Dozens of women rally in biting cold in capital Kabul, demanding "food, careers and freedom" as well as access to more than $9 billion of Afghan central bank assets largely held in the US.

Afghan women carrying packages distributed by Turkiye's humanitarian aid group in Kabul, Afghanistan, on December 15, 2021.
Reuters

Afghan women carrying packages distributed by Turkiye's humanitarian aid group in Kabul, Afghanistan, on December 15, 2021.

Dozens of women have protested in Afghanistan's capital, demanding the right to education, jobs, political representation, and unfreezing of billions of dollars in aid and assets.

Although public protests are effectively banned by the Taliban, authorities gave permission for Thursday's march, held in biting cold after the first snowfall of winter in Kabul.

"Food, careers and freedom," participants chanted, while others held placards demanding women get political posts.

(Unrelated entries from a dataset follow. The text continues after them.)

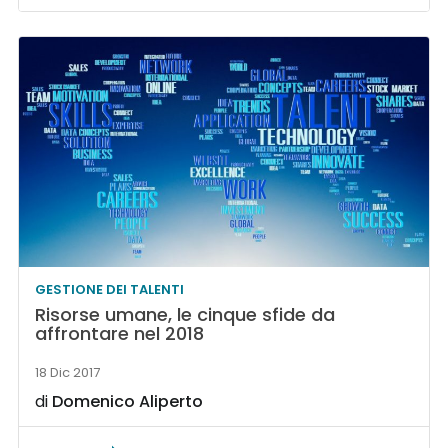
GESTIONE DEI TALENTI
Risorse umane, le cinque sfide da
affrontare nel 2018
18 Dic 2017
di
Domenico Aliperto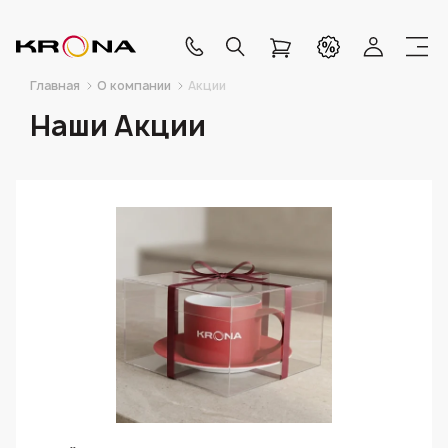
Главная
О компании
Акции
Наши Акции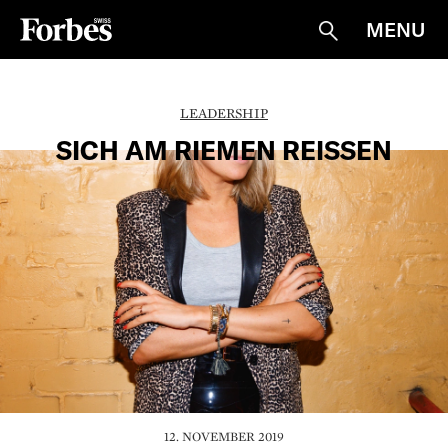
MENU
Suche
LEADERSHIP
SICH AM RIEMEN REISSEN
12. NOVEMBER 2019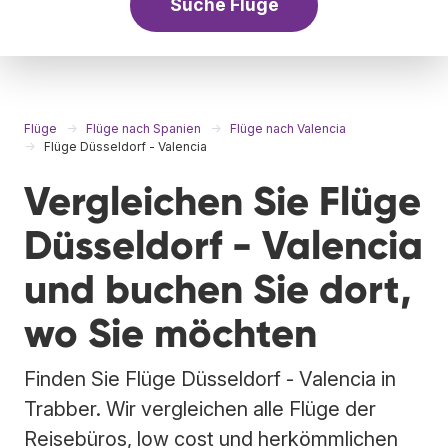
Suche Flüge
Flüge
Flüge nach Spanien
Flüge nach Valencia
Flüge Düsseldorf - Valencia
Vergleichen Sie Flüge
Düsseldorf - Valencia
und buchen Sie dort,
wo Sie möchten
Finden Sie Flüge Düsseldorf - Valencia in
Trabber. Wir vergleichen alle Flüge der
Reisebüros, low cost und herkömmlichen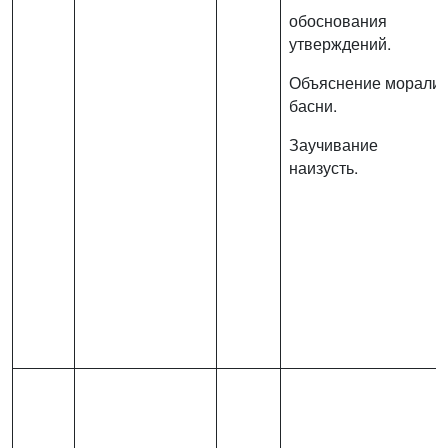
обоснования
утверждений.
Объяснение морали
басни.
Заучивание
наизусть.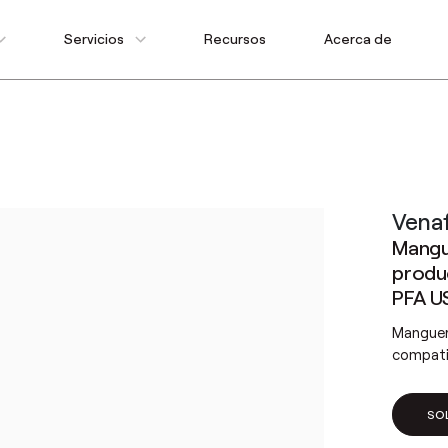
Servicios
Recursos
Acerca de
Vena
Mangue
produ
PFA U
Manguera
compati
SO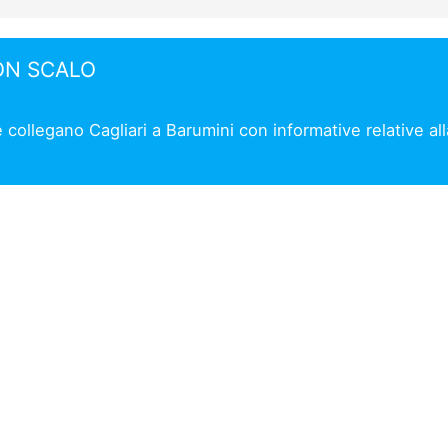
ON SCALO
e collegano Cagliari a Barumini con informative relative al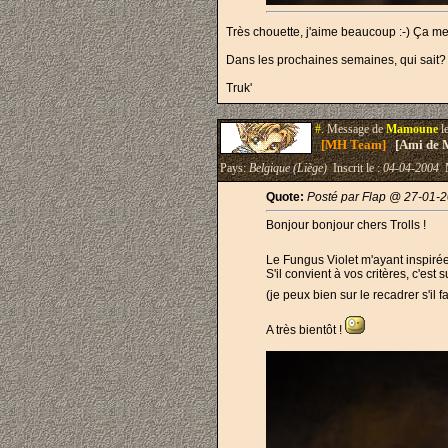
Très chouette, j'aime beaucoup :-) Ça m
Dans les prochaines semaines, qui sait? 
Truk'
#.
Message de
Mamoune
l
[MH Team]
[Ami de 
Pays:
Belgique (Liège)
Inscrit le :
04-04-2004
M
Quote:
Posté par Flap @ 27-01-2
Bonjour bonjour chers Trolls !
Le Fungus Violet m'ayant inspirée
S'il convient à vos critères, c'est 
(je peux bien sur le recadrer s'il 
A très bientôt !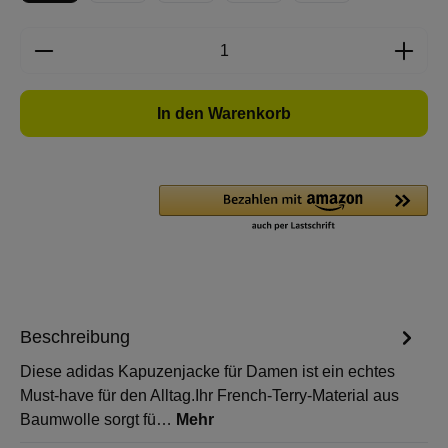
Produkt Anzahl: Gib den gewünschten Wert e
In den Warenkorb
Beschreibung
Diese adidas Kapuzenjacke für Damen ist ein echtes
Must-have für den Alltag.Ihr French-Terry-Material aus
Baumwolle sorgt fü…
Mehr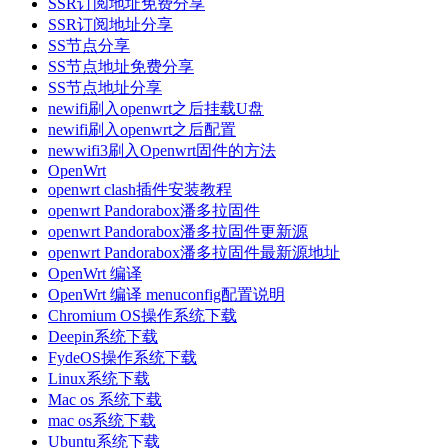
SSR订阅地址免费分享
SSR订阅地址分享
SS节点分享
SS节点地址免费分享
SS节点地址分享
newifi刷入openwrt之后挂载U盘
newifi刷入openwrt之后配置
newwifi3刷入Openwrt固件的方法
OpenWrt
openwrt clash插件安装教程
openwrt Pandorabox潘多拉固件
openwrt Pandorabox潘多拉固件更新源
openwrt Pandorabox潘多拉固件最新源地址
OpenWrt 编译
OpenWrt 编译 menuconfig配置说明
Chromium OS操作系统下载
Deepin系统下载
FydeOS操作系统下载
Linux系统下载
Mac os 系统下载
mac os系统下载
Ubuntu系统下载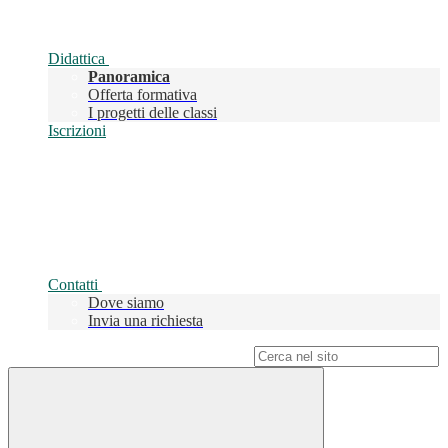
Didattica
Panoramica
Offerta formativa
I progetti delle classi
Iscrizioni
Contatti
Dove siamo
Invia una richiesta
Campo di ricerca per le pagine del sito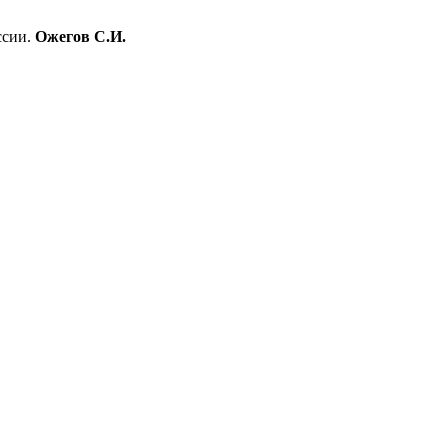
ссии.
Ожегов С.И.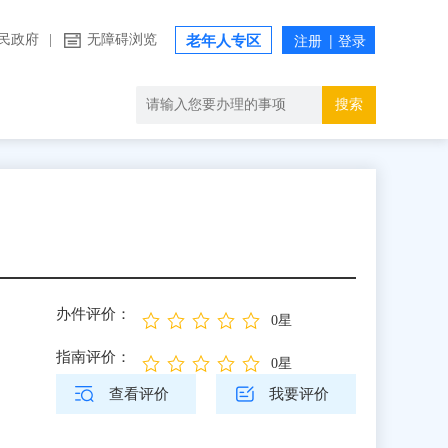
民政府
|
无障碍浏览
老年人专区
搜索
办件评价：
0星
指南评价：
0星
查看评价
我要评价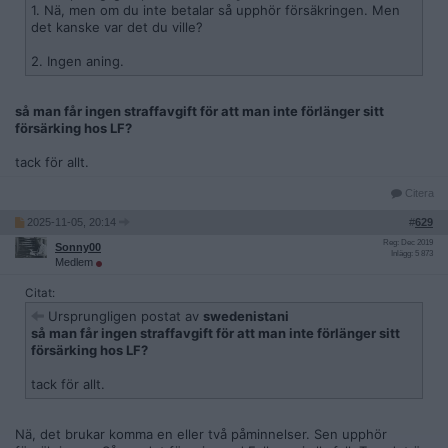
1. Nä, men om du inte betalar så upphör försäkringen. Men
det kanske var det du ville?
2. Ingen aning.
så man får ingen straffavgift för att man inte förlänger sitt
försärking hos LF?
tack för allt.
Citera
2025-11-05, 20:14
#
629
Reg: Dec 2019
Sonny00
Inlägg: 5 873
Medlem
Citat:
Ursprungligen postat av
swedenistani
så man får ingen straffavgift för att man inte förlänger sitt
försärking hos LF?
tack för allt.
Nä, det brukar komma en eller två påminnelser. Sen upphör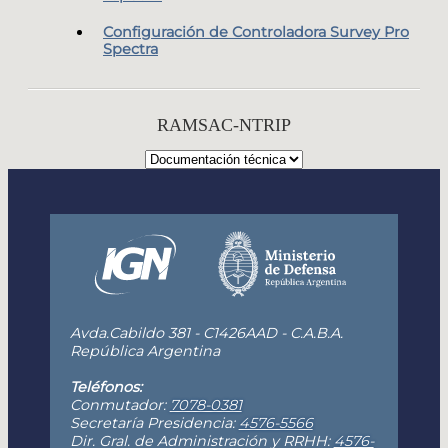
Configuración de Controladora Survey Pro
Spectra
RAMSAC-NTRIP
Avda.Cabildo 381 - C1426AAD - C.A.B.A.
República Argentina
Teléfonos:
Conmutador:
7078-0381
Secretaría Presidencia:
4576-5566
Dir. Gral. de Administración y RRHH:
4576-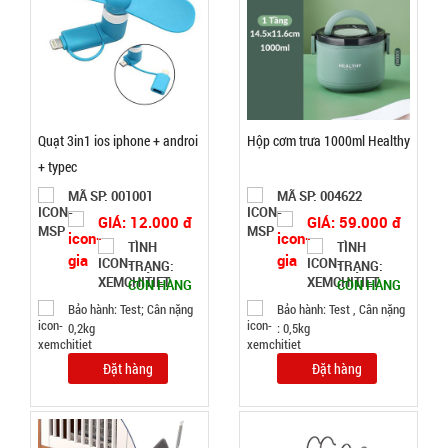
Chai tẩy
trắng giày
Flac CÓ
MÃ
SP:
BÀN CHẢI
000385
Quạt 3in1 ios iphone + androi
Hộp cơm trưa 1000ml Healthy
GIÁ:
+ typec
MÃ SP: 001001
MÃ SP: 004622
5.500 đ
GIÁ: 12.000 đ
GIÁ: 59.000 đ
TÌNH
TÌNH
TÌNH
TRẠNG:
TRẠNG:
CÒN HÀNG
CÒN HÀNG
TRẠNG:
Bảo hành: Test; Cân nặng
Bảo hành: Test , Cân nặng
CÒN HÀNG
0,2kg
: 0,5kg
Bảo
hành:
Đặt hàng
Đặt hàng
Test
Đặt
hàng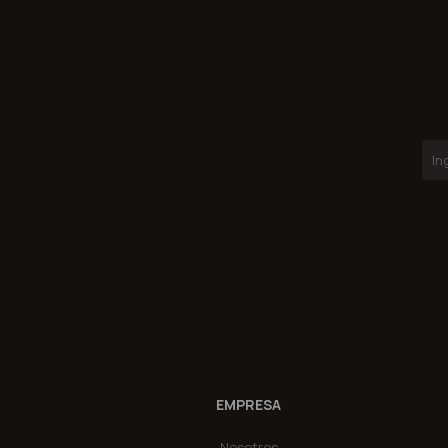
EMPRESA
Nosotros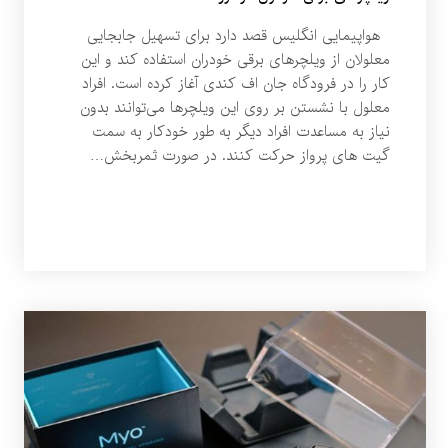
هواپیمایی انگلیس قصد دارد برای تسهیل جابجایی
معلولان از ویلچرهای برقی خودران استفاده کند و این
کار را در فرودگاه جان اف کندی آغاز کرده است. افراد
معلول با نشستن بر روی این ویلچرها می‌توانند بدون
نیاز به مساعدت افراد دیگر به طور خودکار به سمت
گیت های پرواز حرکت کنند. در صورت ثمربخش…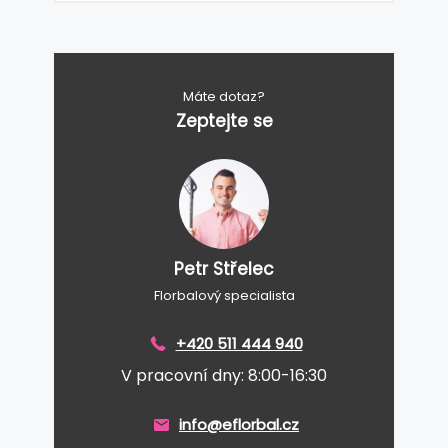
Máte dotaz?
Zeptejte se
Petr Střelec
Florbalový specialista
+420 511 444 940
V pracovní dny: 8:00-16:30
info@eflorbal.cz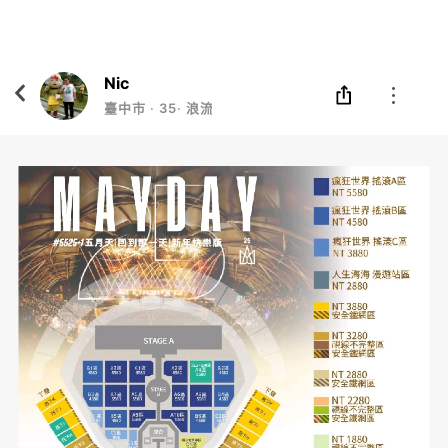
Eatgether
打開
在「Eatgether」 App 中 打開
Nic
臺中市
‧
35
‧
浪流連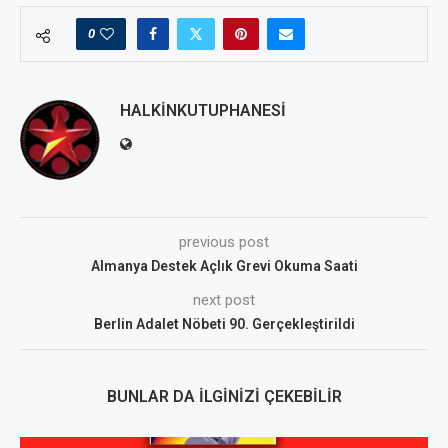
0
HALKINKUTUPHANESI
previous post
Almanya Destek Açlık Grevi Okuma Saati
next post
Berlin Adalet Nöbeti 90. Gerçekleştirildi
BUNLAR DA İLGINIZI ÇEKEBILIR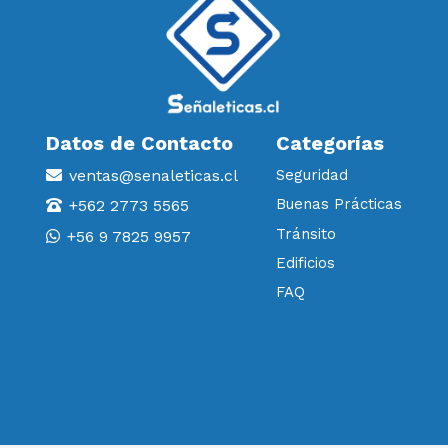
Datos de Contacto
Categorías
ventas@senaleticas.cl
Seguridad
Buenas Prácticas
+562 2773 5565
Tránsito
+56 9 7825 9957
Edificios
FAQ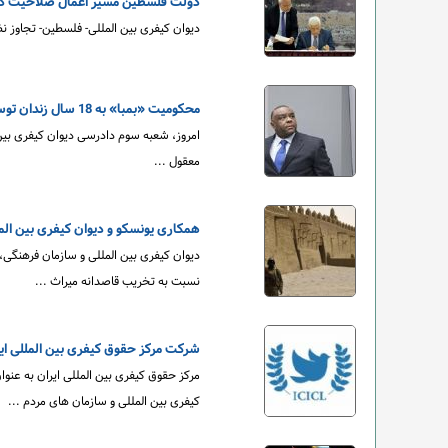
دولت فلسطین مسیر اعمال صلاحیت دیوا
دیوان کیفری بین المللی- فلسطین- تجاوز نظا
محکومیت «بمبا» به 18 سال زندان توسط دیوان کیفری بین المللی
معقول ...
همکاری یونسکو و دیوان کیفری بین الم
دیوان کیفری بین المللی و سازمان فرهنگی،
نسبت به تخریب قاصدانه میراث ...
شرکت مرکز حقوق کیفری بین المللی ایر
مرکز حقوق کیفری بین المللی ایران به عنو
کیفری بین المللی و سازمان های مردم ...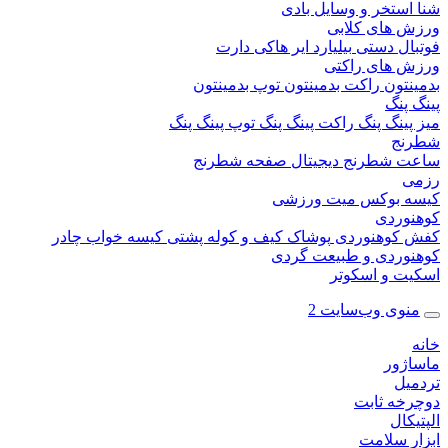
ستخر و وسایل بادی
 های کلابی
ال دستی
بیلیارد
ایر هاکی
دارت
 های راکتی
نتون
راکت بدمینتون
توپ بدمینتون
پنگ
ینگ پنگ
راکت پینگ پنگ
توپ پینگ پنگ
نج
 شطرنج دیجیتال
صفحه شطرنج
 بوکس
میت ورزشی
وردی
کوهنوردی
پوشاک
کیف و کوله پشتی
کیسه خواب
چادر
وردی و طبیعت گردی
ت و اسکوتر
وی وب‌سایت 2
ژور
یل
خه ثابت
کال
ر سلامت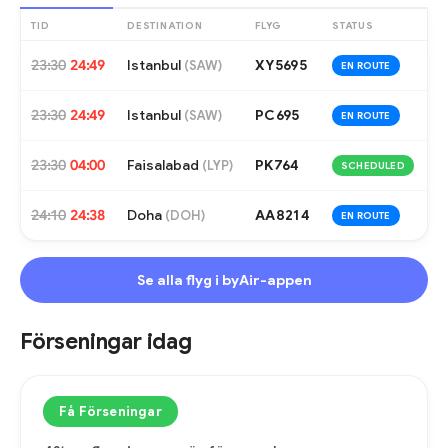
TID
DESTINATION
FLYG
STATUS
23:30
24:49
Istanbul
XY5695
(
SAW
)
EN ROUTE
23:30
24:49
Istanbul
PC695
(
SAW
)
EN ROUTE
23:30
04:00
Faisalabad
PK764
(
LYP
)
SCHEDULED
24:10
24:38
Doha
AA8214
(
DOH
)
EN ROUTE
Se alla flyg i byAir-appen
Förseningar idag
Få Förseningar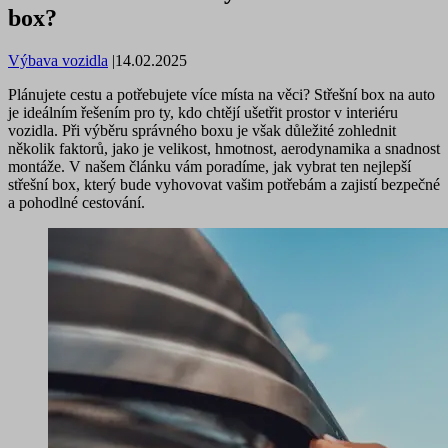
box?
Výbava vozidla
|
14.02.2025
Plánujete cestu a potřebujete více místa na věci? Střešní box na auto
je ideálním řešením pro ty, kdo chtějí ušetřit prostor v interiéru
vozidla. Při výběru správného boxu je však důležité zohlednit
několik faktorů, jako je velikost, hmotnost, aerodynamika a snadnost
montáže. V našem článku vám poradíme, jak vybrat ten nejlepší
střešní box, který bude vyhovovat vašim potřebám a zajistí bezpečné
a pohodlné cestování.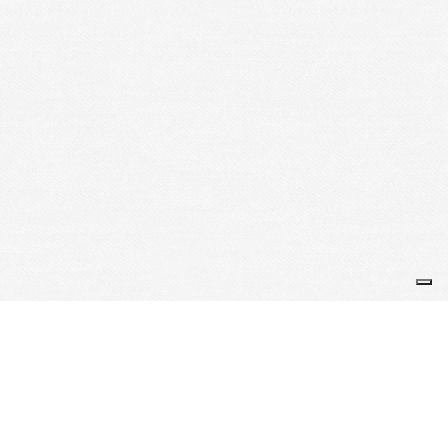
Partenaires
Je m'abonne à la newsletter
OK
Plan du site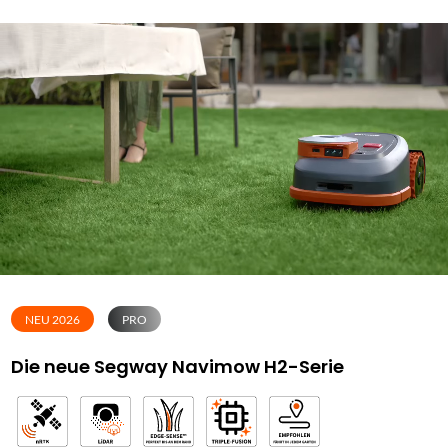
NEU 2026
PRO
Die neue Segway Navimow H2-Serie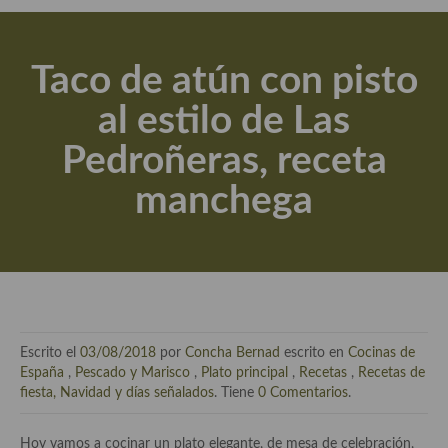
Actualidad y recomendaciones
Libros de cocina, repostería, gastronomía y más
Taco de atún con pisto
Apuntes, estudios sobre temas interesantes e importantes
al estilo de Las
Aceite de Oliva Virgen Extra (AOVE)
Pedroñeras, receta
Recetas maridadas con los mejores AOVES
manchega
Flores en la cocina recetas
Técnicas de emplatado
El mundo del vino y las bebidas
Tiendas especiales
Escrito el
03/08/2018
por
Concha Bernad
escrito en
Cocinas de
En la mesa: menaje, vajilla, técnicas de emplatado, decoración
España
,
Pescado y Marisco
,
Plato principal
,
Recetas
,
Recetas de
fiesta, Navidad y días señalados
. Tiene
0 Comentarios
.
Especias, hierbas, condimentos, espesantes y aditivos
Hoy vamos a cocinar un plato elegante, de mesa de celebración,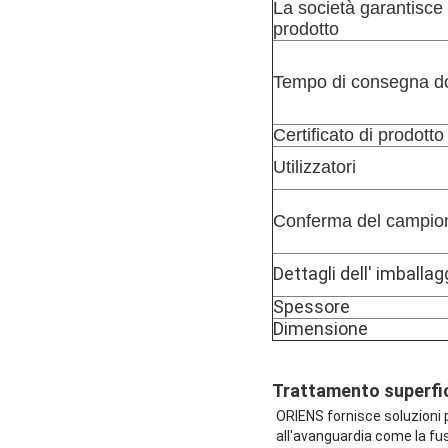
La società garantisce 
prodotto
Tempo di consegna do
Certificato di prodotto
Utilizzatori
Conferma del campio
Dettagli dell' imballag
Spessore
Dimensione
Trattamento superfic
ORIENS fornisce soluzioni p
all'avanguardia come la fus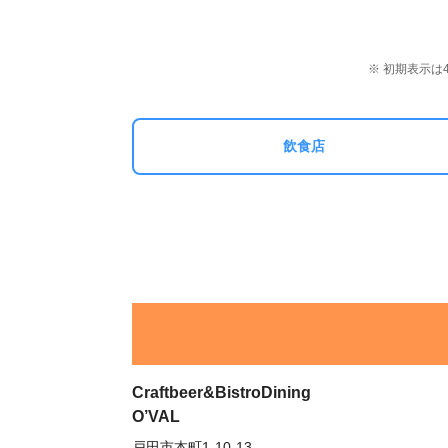
※ 初期表示
飲食店
Craftbeer&BistroDining
O’VAL
戸田市本町1-10-13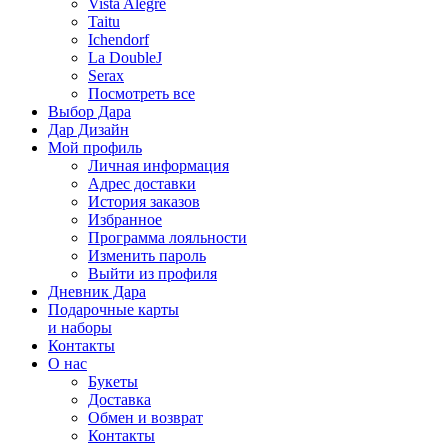
Vista Alegre
Taitu
Ichendorf
La DoubleJ
Serax
Посмотреть все
Выбор Дара
Дар Дизайн
Мой профиль
Личная информация
Адрес доставки
История заказов
Избранное
Программа лояльности
Изменить пароль
Выйти из профиля
Дневник Дара
Подарочные карты
и наборы
Контакты
О нас
Букеты
Доставка
Обмен и возврат
Контакты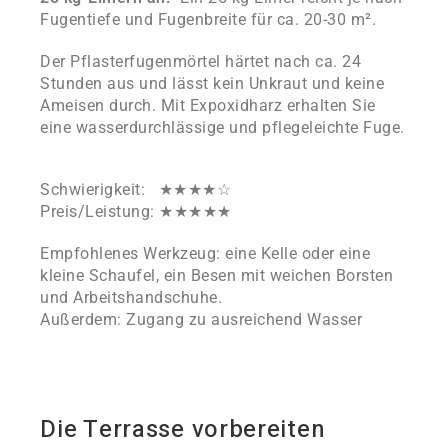
Fugentiefe und Fugenbreite für ca. 20-30 m².
Der Pflasterfugenmörtel härtet nach ca. 24
Stunden aus und lässt kein Unkraut und keine
Ameisen durch. Mit Expoxidharz erhalten Sie
eine wasserdurchlässige und pflegeleichte Fuge.
Schwierigkeit: ★★★★☆
Preis/Leistung: ★★★★★
Empfohlenes Werkzeug: eine Kelle oder eine
kleine Schaufel, ein Besen mit weichen Borsten
und Arbeitshandschuhe.
Außerdem: Zugang zu ausreichend Wasser
Die Terrasse vorbereiten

Some protesters carried banners echoing Taliban complaints that the international community had frozen billions of dollars in aid and assets.

'Fear is always there'

The Taliban have pledged a softer rule, compared with their first stint in power in the 1990s, but women are still largely excluded from government employment and secondary school education.

Despite being permitted to protest, participants said they remained in fear of the country's new rulers.

At one intersection Taliban fighters cocked and raised their weapons, but the march was allowed to continue.

"Fear is always there, but we cannot live in fear –– we have to fight against our fear," said 28-year-old Shahera Kohistan.

'Avalanche of hunger and destitution'

More than half of Afghanistan's 38 million people face "acute" food shortages, according to the United Nations, with the winter forcing millions to choose between migration and starvation.

Almost all Afghans have been suffering from hunger, and a failing economy could tip the country's increasingly dire situation, the UN has said. 

The United Nations' World Food Programme (WFP) surveys showed an estimated 98 percent of Afghans are not eating enough.

Seven in 10 families have been resorting to borrowing food, which pushes them deeper into poverty, WFP said in its survey. 

The abrupt withdrawal of foreign aid following the Taliban victory in August has left Afghanistan's fragile economy on the brink of collapse with prices for food, fuel, and other basic staples rising rapidly out of reach for many.

Taliban has warned of a mass refugee exodus from Afghanistan unless the US unfreezes more than $9 billion in Afghan central bank assets and ends other financial sanctions against the country.